For the Sonorous
Citizen of a Morphing Nation
The morning after the elections results night
I try to tidy up my disheveled living room
Picking up strewn blankets and pillows
As a lone ray of sun knocks on the window
I stand and stare at the glinting suspended dust particles
The date for Naturalization looms in close proximity
Just days from reach, that elusive fruit
I had been eyeing for twelve years en route
Should I repudiate ties with the country of birth?
Knowing that my deep rooted melanin
Dark brown eyes and thick-tongued accent
Would in this milieu be met with skepticism and dissent?
Will I have to ubiquitously register myself?
Sit in surveilled booths in gatherings and stadiums?
Would yellow stars be sewn to my lapel?
A tracking band secured around my ankle?
Will my son return home from school
Whole and unbruised as he had left?
Loyalty and sentience, he’ll be asked to pantomime
Else fall prey to slurs and virulent hate crimes
Will my folks traversing oceans to see me
Be tousled and paraded in airports
Before being sent on a voyage back home
For reasons unrevealed and unknown
Questions, more questions palpitate inside my head
A montage of perturbing visuals floods my eyes
With no answers, no assuages, no assurances
It will be an era of unfathomed endurance
Just then, the sun indubitably caresses the coffee table
That houses my Naturalization Exam guide
The coffee aroma wafting in the air warms my insides
The page of Constitutional Rights reflects back the sunlight
Pickle Jar
previously published in The Brown Girl
Years ago, I boarded the plane to this propitious land
Wearing my culture and identity around my skinny hand
I was ready to immerse, adapt, emulate and imbibe—
To flow with the river, to follow the wind vibe
I abided by the law, learned and followed all the rules
When time permitted I volunteered in schools
Learned to cook cranberry sauce and turkey for Thanksgiving dinner
Hid the pastel eggs in spring, around the neighborhood, for Easter
Donned a spooky, tall, velvet, witch hat when it was time for Halloween
While I doled out loads of candy and popcorn to kids and preteens
To celebrate the spirit of Christmas season— so cheery and bright
Adorned my porch with holly and lit up my house every night
Every day, packed a lunch of pretzels and apple walnut salad with delight—
So I don’t bother others with the aroma and vapors of my spice
To meld seamlessly into the valuable community
I opened all doors to my heart and soul with amity
That time when I returned from my long flight back home—
Sleep ladled in my eyes—fatigue weighing down each muscle and bone
My bags filled with memories passed the X-ray with flying colors
The vigilant dogs on duty did not sniff any suspicious odors
My tensed shoulders began to lighten and I heaved a sigh of relief
Thankful —for passing the tedious, but essential ordeal
Then they dug again pulled out a guilty glass jar
Filled with spicy mango pickle from my land afar
They shrugged and tossed it into the greedy, gray can of trash—
While I stared, somewhere in my ribcage, I heard a shattering crash
Did not give me a chance, and absolutely no rhyme or reason
They destroyed what my mom nurtured through the summer season
She chopped the mangoes; let it cook in the Indian sun.

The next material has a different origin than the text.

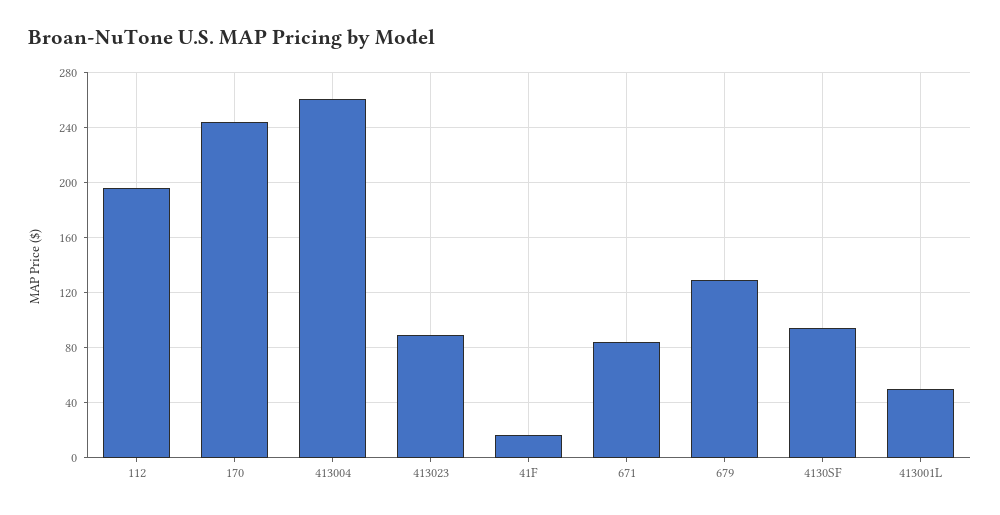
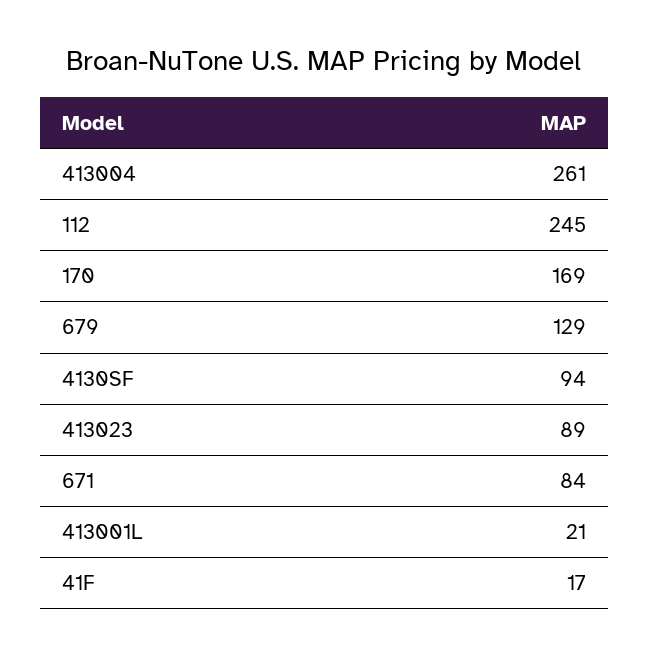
112: 195 -> 245
170: 245 -> 169
413001L: 50 -> 21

Shielded it against rain, to pack with me on my return
It wasn’t opium, wasn’t a shiv, wasn’t a bomb
It was just a tiny little piece of my mom
She called me later and asked fondly if I liked the pickle
I had to lie; I tried to chuckle as my eyelids began to trickle
“It’s delectable, Mom, the best you made— but I have plenty
Don’t make it next year when the mango trees bear their bounty.”

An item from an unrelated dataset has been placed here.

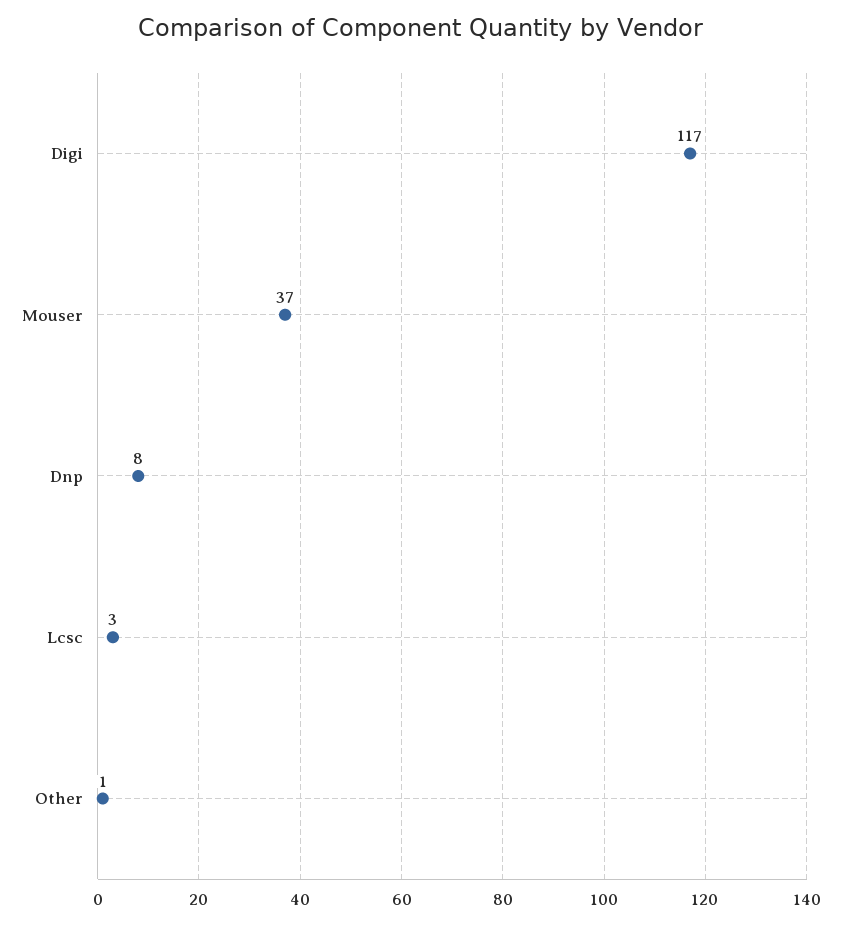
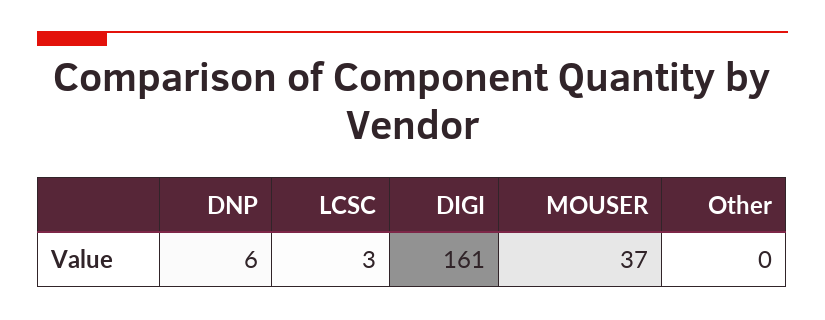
Digi: 117 -> 161
Dnp: 8 -> 6
Other: 1 -> 0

Sara Siddiqui Chansarkar is an Indian American. Her husband came to Columbus Ohio from India in 2004 for a short project which extended beyond the realm of months. She then followed him with their two-year old son wound around her neck because marriages are not known to survive continents.
Her heart was ripped asunder for leaving parents, sisters and brothers behind but Columbus welcomed her with open arms. It has been home since then. Never has she felt like an oustsider.She loves the diverse and inclusive culture of the city and enjoys its four distinct seasons.
She is an Electronic Engineer with an MBA. She will forever be indebted to her parents for educating her beyond their means. Anything good, she says, is the genes she inherited. All the bad is a result of mutations.
She works as an Informational Technology lead, reviewing codes and systems during the day, cooking in the evening and then curling up with a book at night. A cup of hot tea brings a smile to her lips, especially if it’s made by her husband.
Her thoughts find words while on her usual Fitbit-powered solitary walks or in the shower. She then downloads them to her blog Puny Fingers, which is a medley of personal essays, poems and fiction. Her son, now a towering teenager, teaches her the common colloquial expressions and corrects her pronunciations. He is also her best critic.